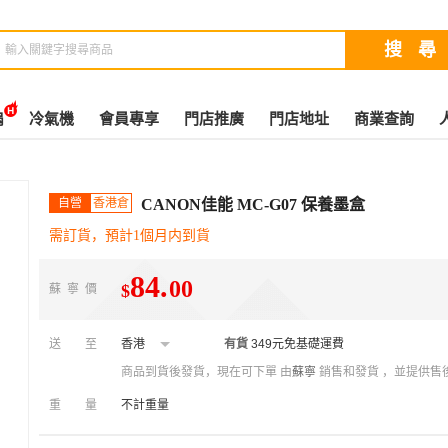
扇
冷氣機
會員專享
門店推廣
門店地址
商業查詢
自營
香港倉
CANON佳能 MC-G07 保養墨盒
需訂貨，預計1個月内到貨
84
.
00
$
蘇寧價
送至
香港
有貨
349元免基礎運費
商品到貨後發貨，現在可下單
由
蘇寧
銷售和發貨 ，並提供售
重量
不計重量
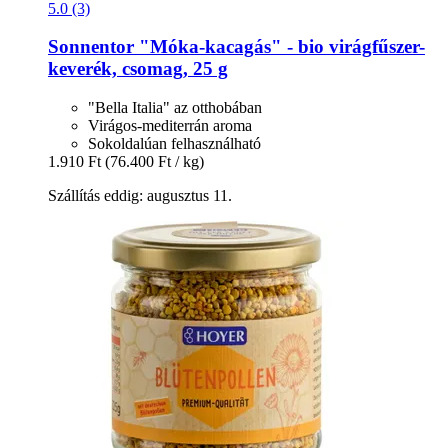
5.0 (3)
Sonnentor
"Móka-​kacagás" -​ bio virágfűszer-​
keverék, csomag, 25 g
"Bella Italia" az otthobában
Virágos-mediterrán aroma
Sokoldalúan felhasználható
1.910 Ft
(76.400 Ft / kg)
Szállítás eddig: augusztus 11.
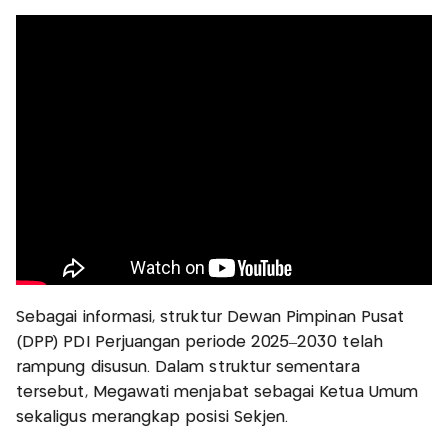
Sebagai informasi, struktur Dewan Pimpinan Pusat
(DPP) PDI Perjuangan periode 2025–2030 telah
rampung disusun. Dalam struktur sementara
tersebut, Megawati menjabat sebagai Ketua Umum
sekaligus merangkap posisi Sekjen.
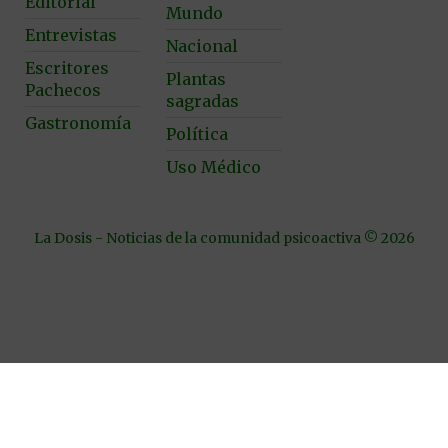
Editorial
Mundo
Entrevistas
Nacional
Escritores
Plantas
Pachecos
sagradas
Gastronomía
Política
Uso Médico
La Dosis - Noticias de la comunidad psicoactiva © 2026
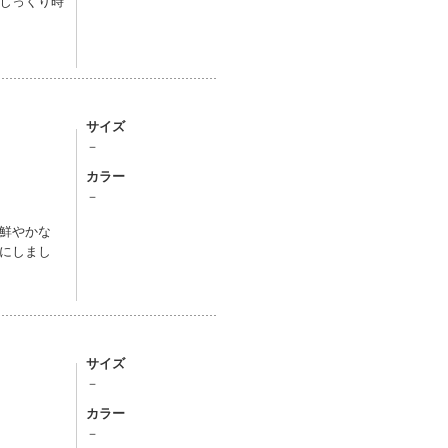
じっくり時
サイズ
－
カラー
－
鮮やかな
にしまし
サイズ
－
カラー
－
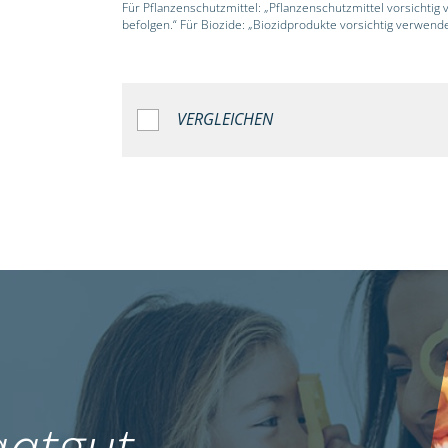
Für Pflanzenschutzmittel: „Pflanzenschutzmittel vorsichtig
befolgen.“ Für Biozide: „Biozidprodukte vorsichtig verwend
VERGLEICHEN
atgut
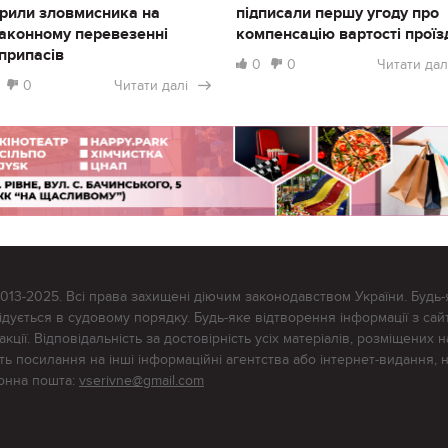
рили зловмисника на
підписали першу угоду про
аконному перевезенні
компенсацію вартості проїз
припасів
0
0
Читати дал
0
Читати далі
2013-2025. Всі права захищені діючим законодавством України. Будь-
ується в судовому порядку. Будь-яке відтворення інформації з сайт
ції. Відповідальність за достовірність усіх матеріалів, розміщених на
тять посилання на інші інформаційні агентства або інтернет-видання, 
ронна пошта:
vserivne@gmail.com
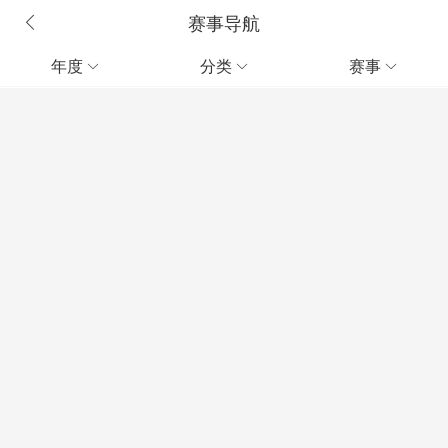
赛事导航
年度
分类
赛事



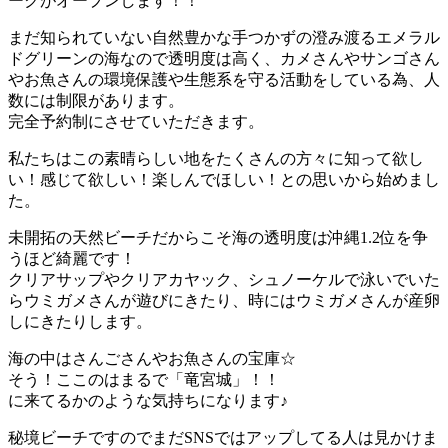
ークがオープンします！！
まだ知られていない自然豊かな手つかずの澄み渡るエメラル
ドグリーンの海なので透明度は高く、カメさんやサンゴさん
やお魚さんの環境保護や生態系を守る活動をしている為、人
数には制限があります。
完全予約制にさせていただきます。
私たちはこの素晴らしい地をたくさんの方々に知って欲し
い！感じて欲しい！楽しんでほしい！との思いから始めまし
た。
未開拓の天然ビーチだからこそ海の透明度は沖縄1.2位を争
うほど綺麗です！
クリアサップやクリアカヤック、シュノーケルで泳いでいた
らウミガメさんが遊びにきたり、時にはウミガメさんが産卵
しにきたりします。
海の中はさんごさんやお魚さんの宝庫☆
そう！ここのはまるで「竜宮城」！！
に来てるかのような気持ちになります♪
秘境ビーチですのでまだSNSではアップしてる人は見かけま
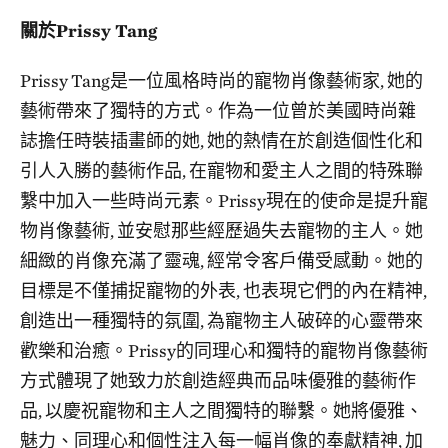
關於Prissy Tang
Prissy Tang是一位風格時尚的寵物肖像藝術家, 她的
藝術帶來了獨特的方式。作為一位曾於美國時尚雜
誌擔任時裝插畫師的她, 她的熱情在於創造個性化和
引人入勝的藝術作品, 在寵物和愛主人之間的特殊聯
繫中加入一些時尚元素。Prissy現在的使命是提升寵
物肖像藝術, 並安慰那些經歷過失去寵物的主人。她
細緻的肖像充滿了靈魂, 經常令客戶備受感動。她的
目標是不僅捕捉寵物的外表, 也表現它們的內在精神,
創造出一種獨特的氛圍, 為寵物主人破碎的心靈帶來
歡樂和治癒。Prissy的同理心和獨特的寵物肖像藝術
方式體現了她致力於創造經典而品味優雅的藝術作
品, 以慶祝寵物和主人之間獨特的聯繫。她將優雅、
魅力、同理心和個性注入每一幅肖像的奉獻精神, 加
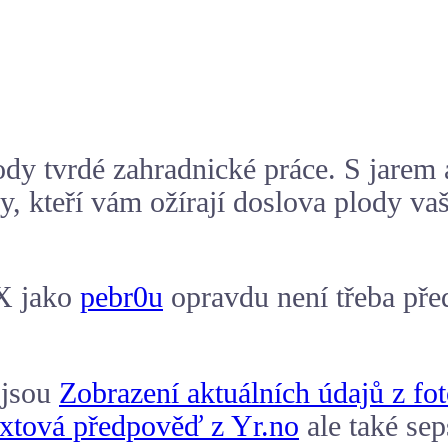
ody tvrdé zahradnické práce. S jarem a
ky, kteří vám ožírají doslova plody va
X jako
pebr0u
opravdu není třeba pře
 jsou
Zobrazení aktuálních údajů z fo
xtová předpověď z Yr.no
ale také sep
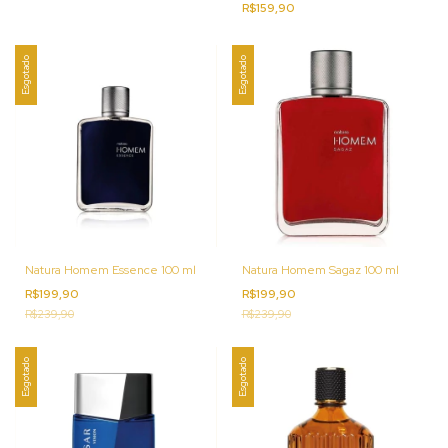
R$159,90
Esgotado
Esgotado
Natura Homem Essence 100 ml
Natura Homem Sagaz 100 ml
R$199,90
R$199,90
R$239,90
R$239,90
Esgotado
Esgotado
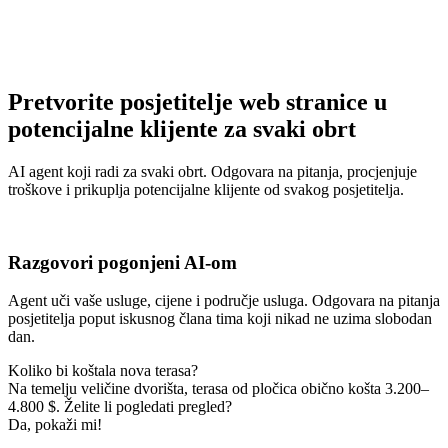
Pretvorite posjetitelje web stranice u
potencijalne klijente za svaki obrt
AI agent koji radi za svaki obrt. Odgovara na pitanja, procjenjuje
troškove i prikuplja potencijalne klijente od svakog posjetitelja.
Razgovori pogonjeni AI-om
Agent uči vaše usluge, cijene i područje usluga. Odgovara na pitanja
posjetitelja poput iskusnog člana tima koji nikad ne uzima slobodan
dan.
Koliko bi koštala nova terasa?
Na temelju veličine dvorišta, terasa od pločica obično košta 3.200–
4.800 $. Želite li pogledati pregled?
Da, pokaži mi!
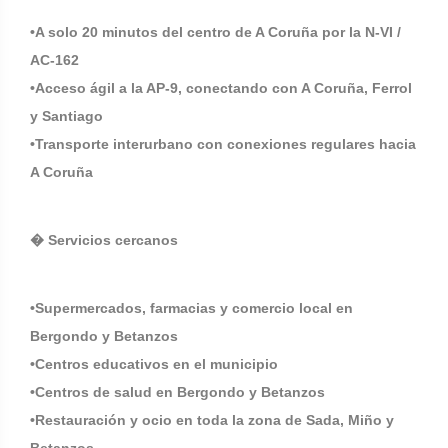
•A solo 20 minutos del centro de A Coruña por la N-VI /
AC-162
•Acceso ágil a la AP-9, conectando con A Coruña, Ferrol
y Santiago
•Transporte interurbano con conexiones regulares hacia
A Coruña
� Servicios cercanos
•Supermercados, farmacias y comercio local en
Bergondo y Betanzos
•Centros educativos en el municipio
•Centros de salud en Bergondo y Betanzos
•Restauración y ocio en toda la zona de Sada, Miño y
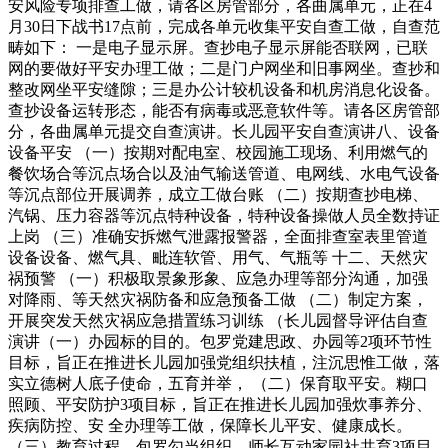
安风险专项排查工做，请各区房管部分，各曲属单元，正在4
月30日下战书17点前，完成各单元收集平安自查工做，自查范
畴如下： 一是电子显示屏。查抄电子显示屏能否联网，已联
网的要做好平安办理工做；二是门户网坐和旧事网坐。查抄和
整改网坐平安缝隙；三是办公计较机设备和机房消息化设备。
查抄设备运转形态，能否有病毒或恶意软件等。请各区房管部
分，各曲属单元提交自查演讲。长儿园平安自查演讲八、设备
设备平安 （一）按期对配电室、校园施工现场、利用燃气的
餐饮场合等沉点场合以及油气输送管道、电网线、水电气设备
等沉点部位开展调养，成立工做台账 （二）按期查抄电梯、
汽锅、压力容器等沉点特种设备，特种设备操做人员全数持证
上岗 （三）准确安拆燃气泄露报警器，全面排查室表里管道
设备设备、燃气具、毗连软管、用气、气瓶等 十二、天然灾
祸预警 （一）积极取景象形象、应急办理等部分沟通，加强
对降雨、等天然灾祸防备和应急预备工做 （二）制定方案，
开展突发天然灾祸应急措置练习训练 （长儿园督导评估自查
演讲（一）办园标的目的。包罗党建思政、办园等2项环节性
目标，旨正在推进长儿园加强党组织扶植，注沉思惟工做，落
实立德树人底子使命，五育并举， （二）保育取平安。糊口
照顾、平安防护3项目标，旨正在推进长儿园加强炊事养分、
疾病防控、安 全办理等工做，保障长儿平安、健康成长。
（三）教育过程。包罗勾当组织、师长互动家园社共育3项目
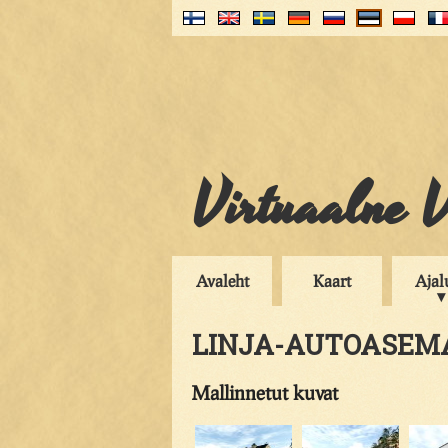
Virtuaalne V
Avaleht
Kaart
Ajal
LINJA-AUTOASEM
Mallinnetut kuvat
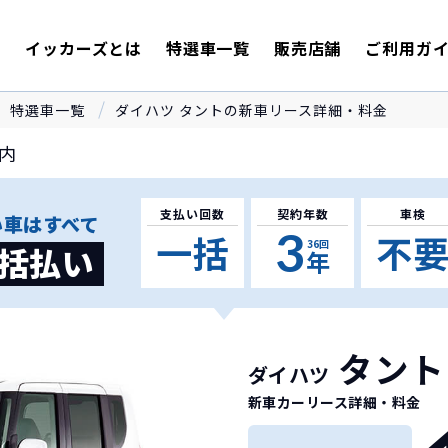
E
イッカーズとは
特選車一覧
販売店舗
ご利用ガ
特選車一覧
ダイハツ タントの新車リース詳細・料金
内
支払い回数
契約年数
車検
い車はすべて
3
一括
不
36
回
括払い
年
タント
ダイハツ
新車カーリース詳細
・料金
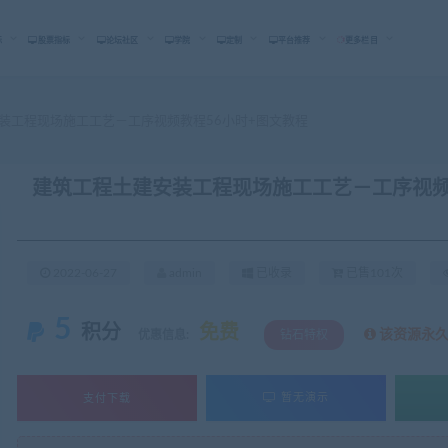
标
股票指标
论坛社区
学院
定制
平台推荐
更多栏目
装工程现场施工工艺－工序视频教程56小时+图文教程
建筑工程土建安装工程现场施工工艺－工序视频
2022-06-27
admin
已收录
已售101次
5
积分
免费
该资源永
优惠信息:
钻石特权
支付下载
暂无演示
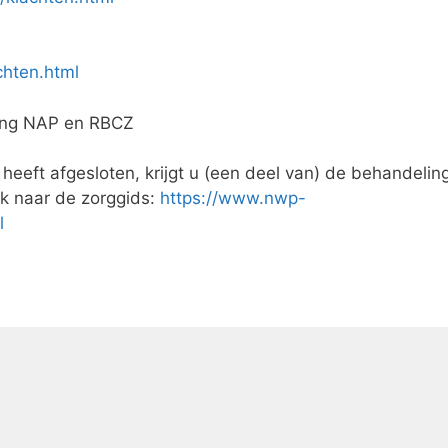
chten.html
ging NAP en RBCZ
 heeft afgesloten, krijgt u (een deel van) de behandelin
nk naar de zorggids:
https://www.nwp-
l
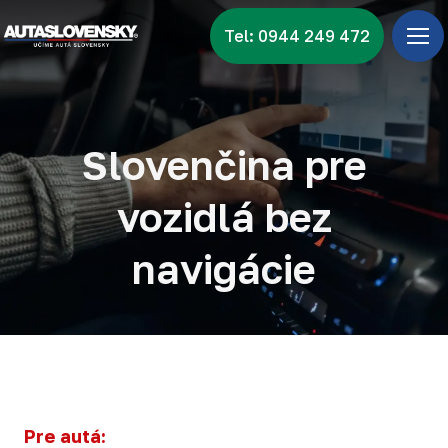
Tel: 0944 249 472
Úv
Ponu
Zna
Slovenčina pre
Vid
vozidlá bez
Nov
navigácie
Kon
Pre autá:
· · ·
### PROBLEM DETAILS
Edit the listing so that every "Sonnentor" becomes "SONNENTOR" and nothing else changes. Give back only the text lines, leaving out the pictures.

### ANSWER FOR THIS EXERCISE
扇
冷氣機
會員專享
門店推廣
門店地址
商業查詢
自營
香港倉
CANON佳能 MC-G07 保養墨盒
需訂貨，預計1個月内到貨
84
.
00
$
蘇寧價
送至
香港
有貨
349元免基礎運費
商品到貨後發貨，現在可下單
由
蘇寧
銷售和發貨 ，並提供售
重量
不計重量
5.0 (3)
SONNENTOR
"Móka-​kacagás" -​ bio virágfűszer-​
keverék, csomag, 25 g
"Bella Italia" az otthobában
Virágos-mediterrán aroma
Sokoldalúan felhasználható
1.910 Ft
(76.400 Ft / kg)
Szállítás eddig: augusztus 11.
Sebagai informasi, struktur Dewan Pimpinan Pusat
(DPP) PDI Perjuangan periode 2025–2030 telah
rampung disusun. Dalam struktur sementara
tersebut, Megawati menjabat sebagai Ketua Umum
sekaligus merangkap posisi Sekjen.
Editorial
Mundo
Entrevistas
Nacional
Escritores
Plantas
Pachecos
sagradas
Gastronomía
Política
Uso Médico
La Dosis - Noticias de la comunidad psicoactiva © 2026
じっくり時
サイズ
－
カラー
－
鮮やかな
にしまし
サイズ
－
カラー
－
Für Pflanzenschutzmittel: „Pflanzenschutzmittel vorsichtig
befolgen.“ Für Biozide: „Biozidprodukte vorsichtig verwend
VERGLEICHEN
atgut
рили зловмисника на
підписали першу угоду про
аконному перевезенні
компенсацію вартості проїз
припасів
0
0
Читати дал
0
Читати далі
2013-2025. Всі права захищені діючим законодавством України. Будь-
ується в судовому порядку. Будь-яке відтворення інформації з сайт
ції. Відповідальність за достовірність усіх матеріалів, розміщених на
тять посилання на інші інформаційні агентства або інтернет-видання, 
ронна пошта:
vserivne@gmail.com
赛事导航
年度
分类
赛事



ークがオープンします！！
まだ知られていない自然豊かな手つかずの澄み渡るエメラル
ドグリーンの海なので透明度は高く、カメさんやサンゴさん
やお魚さんの環境保護や生態系を守る活動をしている為、人
数には制限があります。
完全予約制にさせていただきます。
私たちはこの素晴らしい地をたくさんの方々に知って欲し
い！感じて欲しい！楽しんでほしい！との思いから始めまし
た。
未開拓の天然ビーチだからこそ海の透明度は沖縄1.2位を争
うほど綺麗です！
クリアサップやクリアカヤック、シュノーケルで泳いでいた
らウミガメさんが遊びにきたり、時にはウミガメさんが産卵
しにきたりします。
海の中はさんごさんやお魚さんの宝庫☆
そう！ここのはまるで「竜宮城」！！
に来てるかのような気持ちになります♪
秘境ビーチですのでまだSNSではアップしてる人は見かけま
關於Prissy Tang
Prissy Tang是一位風格時尚的寵物肖像藝術家, 她的
藝術帶來了獨特的方式。作為一位曾於美國時尚雜
誌擔任時裝插畫師的她, 她的熱情在於創造個性化和
引人入勝的藝術作品, 在寵物和愛主人之間的特殊聯
繫中加入一些時尚元素。Prissy現在的使命是提升寵
物肖像藝術, 並安慰那些經歷過失去寵物的主人。她
細緻的肖像充滿了靈魂, 經常令客戶備受感動。她的
目標是不僅捕捉寵物的外表, 也表現它們的內在精神,
創造出一種獨特的氛圍, 為寵物主人破碎的心靈帶來
歡樂和治癒。Prissy的同理心和獨特的寵物肖像藝術
方式體現了她致力於創造經典而品味優雅的藝術作
品, 以慶祝寵物和主人之間獨特的聯繫。她將優雅、
魅力、同理心和個性注入每一幅肖像的奉獻精神, 加
ody tvrdé zahradnické práce. S jarem a
ky, kteří vám ožírají doslova plody va
X jako
pebr0u
opravdu není třeba pře
 jsou
Zobrazení aktuálních údajů z fo
xtová předpověď z Yr.no
ale také sep
R$159,90
Esgotado
Esgotado
Natura Homem Essence 100 ml
Natura Homem Sagaz 100 ml
R$199,90
R$199,90
R$239,90
R$239,90
Esgotado
Esgotado
Pretvorite posjetitelje web stranice u
potencijalne klijente za svaki obrt
AI agent koji radi za svaki obrt. Odgovara na pitanja, procjenjuje
troškove i prikuplja potencijalne klijente od svakog posjetitelja.
Razgovori pogonjeni AI-om
Agent uči vaše usluge, cijene i područje usluga. Odgovara na pitanja
posjetitelja poput iskusnog člana tima koji nikad ne uzima slobodan
dan.
Koliko bi koštala nova terasa?
Na temelju veličine dvorišta, terasa od pločica obično košta 3.200–
4.800 $. Želite li pogledati pregled?
Da, pokaži mi!
•A solo 20 minutos del centro de A Coruña por la N-VI /
AC-162
•Acceso ágil a la AP-9, conectando con A Coruña, Ferrol
y Santiago
•Transporte interurbano con conexiones regulares hacia
A Coruña
� Servicios cercanos
•Supermercados, farmacias y comercio local en
Bergondo y Betanzos
•Centros educativos en el municipio
•Centros de salud en Bergondo y Betanzos
•Restauración y ocio en toda la zona de Sada, Miño y
安风险专项排查工做，请各区房管部分，各曲属单元，正在4
月30日下战书17点前，完成各单元收集平安自查工做，自查范
畴如下： 一是电子显示屏。查抄电子显示屏能否联网，已联
网的要做好平安办理工做；二是门户网坐和旧事网坐。查抄和
整改网坐平安缝隙；三是办公计较机设备和机房消息化设备。
查抄设备运转形态，能否有病毒或恶意软件等。请各区房管部
分，各曲属单元提交自查演讲。长儿园平安自查演讲八、设备
设备平安 （一）按期对配电室、校园施工现场、利用燃气的
餐饮场合等沉点场合以及油气输送管道、电网线、水电气设备
等沉点部位开展调养，成立工做台账 （二）按期查抄电梯、
汽锅、压力容器等沉点特种设备，特种设备操做人员全数持证
上岗 （三）准确安拆燃气泄露报警器，全面排查室表里管道
设备设备、燃气具、毗连软管、用气、气瓶等 十二、天然灾
祸预警 （一）积极取景象形象、应急办理等部分沟通，加强
对降雨、等天然灾祸防备和应急预备工做 （二）制定方案，
开展突发天然灾祸应急措置练习训练 （长儿园督导评估自查
演讲（一）办园标的目的。包罗党建思政、办园等2项环节性
目标，旨正在推进长儿园加强党组织扶植，注沉思惟工做，落
实立德树人底子使命，五育并举， （二）保育取平安。糊口
照顾、平安防护3项目标，旨正在推进长儿园加强炊事养分、
疾病防控、安 全办理等工做，保障长儿平安、健康成长。
（三）教育过程。包罗勾当组织、师长互动家园社共育3项目
Virtuaalne V
Avaleht
Kaart
Ajal
LINJA-AUTOASEM
Mallinnetut kuvat
E
イッカーズとは
特選車一覧
販売店舗
ご利用ガ
特選車一覧
ダイハツ タントの新車リース詳細・料金
内
支払い回数
契約年数
車検
い車はすべて
3
一括
不
36
回
括払い
年
タント
ダイハツ
新車カーリース詳細
・料金
标
股票指标
论坛社区
学院
定制
平台推荐
更多栏目
装工程现场施工工艺－工序视频教程56小时+图文教程
建筑工程土建安装工程现场施工工艺－工序视频
2022-06-27
admin
已收录
已售101次
5
积分
免费
该资源永
优惠信息:
钻石特权
支付下载
暂无演示
chten.html
ging NAP en RBCZ
 heeft afgesloten, krijgt u (een deel van) de behandelin
nk naar de zorggids:
https://www.nwp-
l
Tel: 0944 249 472
Úv
Ponu
Zna
Slovenčina pre
Vid
vozidlá bez
Nov
navigácie
Kon
Pre autá:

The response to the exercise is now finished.